ISLAMABAD: The federal government is balking at the possibility of withdrawing income tax exemptions from VIPs holding public offices on significant portions of their salaries, undermining the principle of equity as applied on the rest of the salaried class — which is charged income tax on gross salaries.
At present, income tax on salaries of the president, provincial governors, services chiefs, corps commanders, Supreme Court and high court judges and federal ministries is charged by excluding expenses under various heads. Their salaries are taxable after excluding expenditures on conveyance, residence, entertainment, travel and allowances, shows the Income Tax Ordinance of 2001.

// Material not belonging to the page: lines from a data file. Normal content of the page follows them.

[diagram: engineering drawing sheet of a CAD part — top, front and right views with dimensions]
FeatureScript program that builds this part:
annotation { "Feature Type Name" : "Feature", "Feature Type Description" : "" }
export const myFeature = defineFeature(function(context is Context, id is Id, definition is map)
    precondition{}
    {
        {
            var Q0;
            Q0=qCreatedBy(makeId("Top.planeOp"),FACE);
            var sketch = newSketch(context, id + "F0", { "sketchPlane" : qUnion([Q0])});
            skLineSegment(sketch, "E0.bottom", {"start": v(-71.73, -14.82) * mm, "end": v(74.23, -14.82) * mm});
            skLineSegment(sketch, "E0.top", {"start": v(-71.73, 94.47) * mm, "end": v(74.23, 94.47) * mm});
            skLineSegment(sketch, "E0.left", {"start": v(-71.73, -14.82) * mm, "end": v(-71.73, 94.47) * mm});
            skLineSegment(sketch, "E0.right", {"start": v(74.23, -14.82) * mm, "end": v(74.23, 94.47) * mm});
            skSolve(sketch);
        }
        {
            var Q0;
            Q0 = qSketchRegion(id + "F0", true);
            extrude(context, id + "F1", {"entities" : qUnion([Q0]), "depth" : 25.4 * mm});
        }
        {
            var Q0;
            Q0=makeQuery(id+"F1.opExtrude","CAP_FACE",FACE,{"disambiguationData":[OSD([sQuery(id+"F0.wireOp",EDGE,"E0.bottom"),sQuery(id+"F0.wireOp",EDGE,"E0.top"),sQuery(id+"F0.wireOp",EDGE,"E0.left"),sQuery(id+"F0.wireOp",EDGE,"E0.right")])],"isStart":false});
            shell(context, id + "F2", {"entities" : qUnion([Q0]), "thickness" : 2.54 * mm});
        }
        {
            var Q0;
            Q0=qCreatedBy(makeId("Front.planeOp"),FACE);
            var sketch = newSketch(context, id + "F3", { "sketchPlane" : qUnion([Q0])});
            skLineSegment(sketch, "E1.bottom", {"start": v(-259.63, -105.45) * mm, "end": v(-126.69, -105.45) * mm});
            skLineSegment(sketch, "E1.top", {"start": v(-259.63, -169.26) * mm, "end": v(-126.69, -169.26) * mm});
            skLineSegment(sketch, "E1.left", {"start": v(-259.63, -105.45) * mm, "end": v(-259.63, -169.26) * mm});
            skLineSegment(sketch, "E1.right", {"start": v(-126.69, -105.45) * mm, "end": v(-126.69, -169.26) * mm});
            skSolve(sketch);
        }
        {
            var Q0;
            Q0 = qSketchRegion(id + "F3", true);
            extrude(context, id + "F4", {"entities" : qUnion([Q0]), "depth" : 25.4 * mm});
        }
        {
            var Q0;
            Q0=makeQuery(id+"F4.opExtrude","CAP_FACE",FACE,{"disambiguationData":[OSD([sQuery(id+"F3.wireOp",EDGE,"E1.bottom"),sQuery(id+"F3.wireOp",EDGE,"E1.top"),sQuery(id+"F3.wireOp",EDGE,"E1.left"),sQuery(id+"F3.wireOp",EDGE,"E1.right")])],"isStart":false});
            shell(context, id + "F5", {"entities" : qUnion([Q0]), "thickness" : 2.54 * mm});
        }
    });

Similarly, the monetisation allowance that all federal secretaries, additional secretaries and joint secretaries receive is separately charged by taking it out from gross salaries aimed at avoiding higher rate of income tax, applied on those falling under higher income brackets. A federal secretary gets Rs97,000 monthly car allowance, which is charged at the rate of 5% by separately treating it.
Almost all federal bureaucrats serving in Grade 20 to 22 are not only availing hefty car allowances but also using official cars, which is contrary to the spirit of paying them in cash.
Unlike these VIPs, the salaries of all civilians and military personnel are taxable on gross value of their incomes, creating inequity in the tax system that is tilted in favour of the country’s elite, according to independent tax experts.
Sources said the Federal Board of Revenue was not ready to include a proposal of withdrawing these exemptions from the upcoming budget. Apart from these exemptions, the remaining salaries of all these VIPs are taxable, according to the FBR.
FBR Chairman Tariq Bajwa has recently hinted at not touching income tax exemptions available to the VIPs. He had told the Senate Standing Committee on Finance that out of Rs480 billion tax exemptions only half of these could be withdrawn as the rest are protected under the law and the constitution.
Who is getting what?
According to Clause 51 of second schedule of the Income Tax Ordinance of 2001 that deals in tax exemptions and concessions, the expenses incurred on paying house rent of the president, services chiefs, and provincial governors will be free of income tax.
Under Clause 52, the conveyance and entertainment allowances of the provincial governors, services chiefs, and corps commanders will be exempted from income tax. Similarly, Clause 53 ensures that federal ministers’ expenses on residence, conveyance and entertainments are not taxable.
Pervez Musharraf’s government had withdrawn income tax exemption available to federal and provincial ministers on sums spent on paying gas, water and electricity bills, available under Clause 54.
Under Clause 55, the house rent allowance of a judge of the Supreme Court and high court is not taxable. Similarly, under Clause 56, the expenses incurred by the superior court judges on cars, superior judicial allowance of an SC judge, transfer allowance of a higher court judge, and salaries paid to servants by them are excluded from tax calculations. Further, the expenses incurred on up to 1,000 telephone calls, 1,000 electricity units and 200 litres petrol per month by judges are excluded from income tax calculations.
In 2009 the president through an order exempted certain benefits and privileges of high court judges from income tax, which is not enshrined in the income tax ordinance of 2001, said tax expert Dr Ikramul Haq.